Date of Award

Fall 12-16-2022

Level of Access Assigned by Author

Open-Access Thesis

Degree Name

Master of Arts (MA)

Department

Psychology

Advisor

Fayeza Ahmed

Second Committee Member

Thane Fremouw

Third Committee Member

Gareth Howell

Abstract

Alzheimer’s disease (AD) is a neurodegenerative disorder with insidious onset and slow progression. AD research has traditionally been based on neuronal and glial dysfunction due to hallmark beta-amyloid and tau pathologies. Although literature supports an association between AD and cardiovascular disease and/or cardiovascular risk factors, vascular dysfunction as an etiology of AD has been overlooked. Cardiovascular risk factors have been associated with both cardiovascular and cerebrovascular disease in midlife individuals, an age at which modifiable risk factor management may be the most beneficial. Up to half of AD cases worldwide and in the USA are attributable to modifiable risk factors.

Until recently, despite years of research, treatments for AD have been purely symptomatic. Given the absence of disease-modifying treatments, as well as evidence supporting AD pathological changes occur decades prior to clinical onset of symptoms, non-pharmacological intervention approaches, such as exercise, have the potential improve or mitigate AD pathology and symptoms. One proposed mechanism of exercise benefits is the reduction of peripheral vascular risk factors. This risk factor reduction is due to exercise induced increases in circulating growth factors that either directly or indirectly mediate neurogenesis and angiogenesis and reduce systemic inflammation.

Health care providers often fail to diagnose AD in early stages therefore current and future AD researcher should be based on the 2018 NIA-AA Research Framework, a diagnostic framework in which AD onset can be detected based on biological changes in the brain and body prior to clinical onset of symptoms. This framework is based on widely used and validated biomarkers. Although highly accurate and reliably predictive, the current AD biomarkers are invasive, expensive, and not practical for early detection and/or longitudinal assessment. Disease altered protein expression in the peripheral blood can be measured via a simple venipuncture; identifying blood-based biomarkers of cognitive decline and determining whether they can be modified by exercise could provide mechanistic insight into a potential AD intervention.

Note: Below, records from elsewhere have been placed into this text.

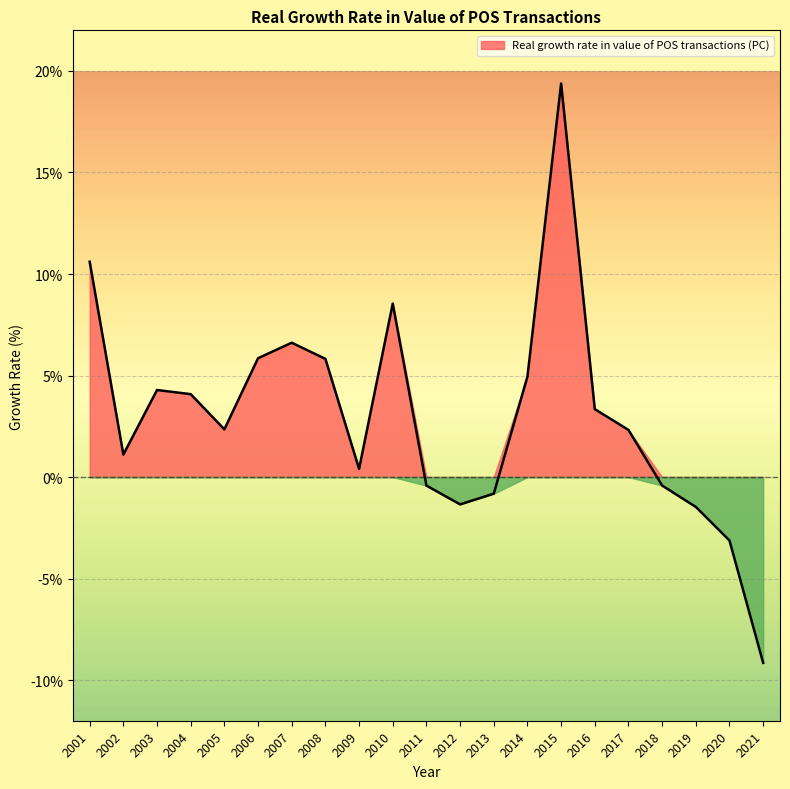

Where is the first local maximum?

2003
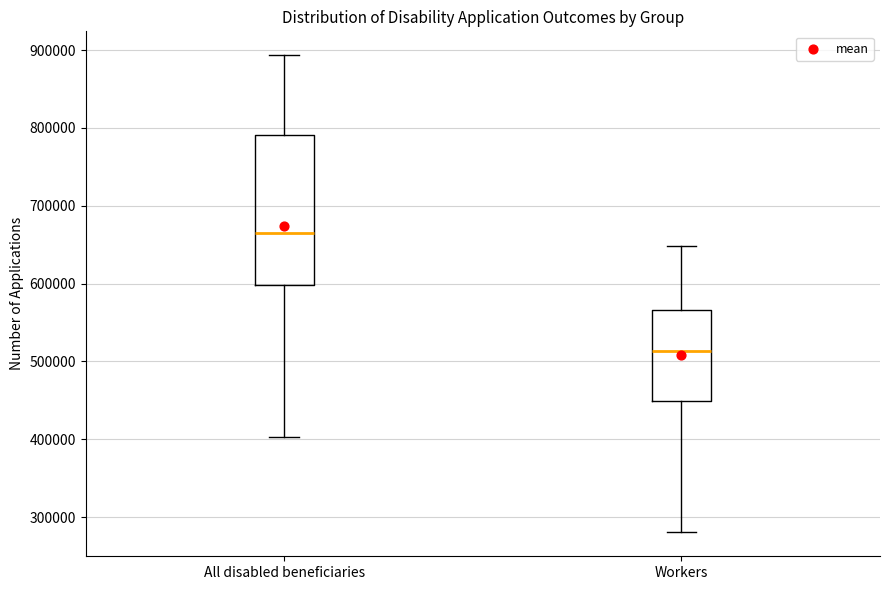

Which box is the tallest, from its lower edge to its upper edge?

All disabled beneficiaries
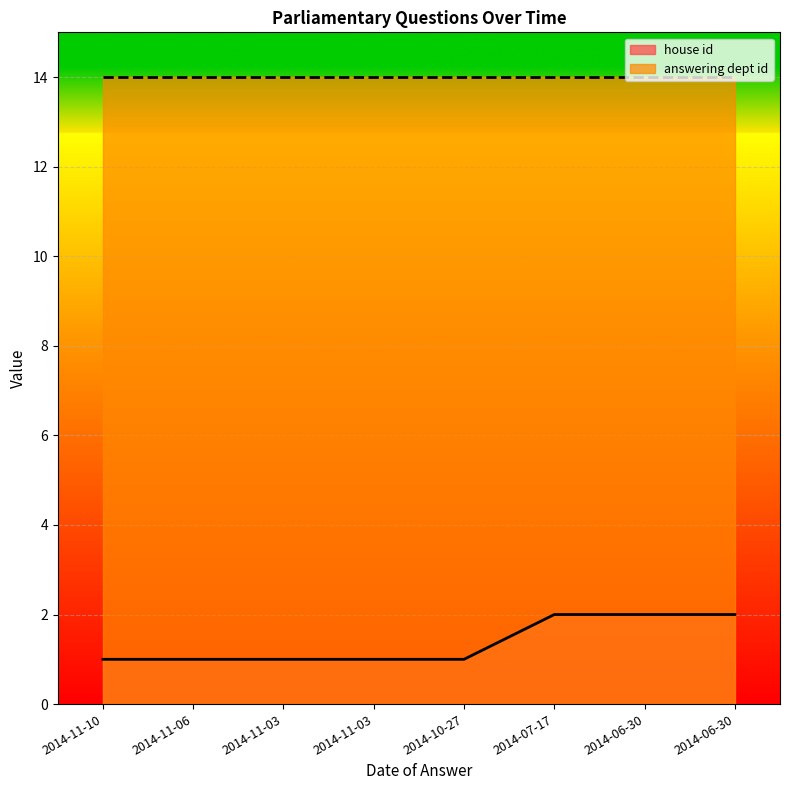

What is the value of the 6th point from the left?

2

This study provides a unique opportunity to determine whether exercise can modify blood based general health markers and peripheral growth factor concentrations in midlife humanized, APOE4 mice and midlife community participants. Animal studies allowed us the ability to produce equal numbers of APOE genotypes compared to that of community participants where the limitations of human studies prevented matched sample sizes however overall, using serum collected from each group and high throughput analytic assays, we see published growth factor increases and similar mouse to human trends with regards general health markers and growth factor increases as a result of exercise.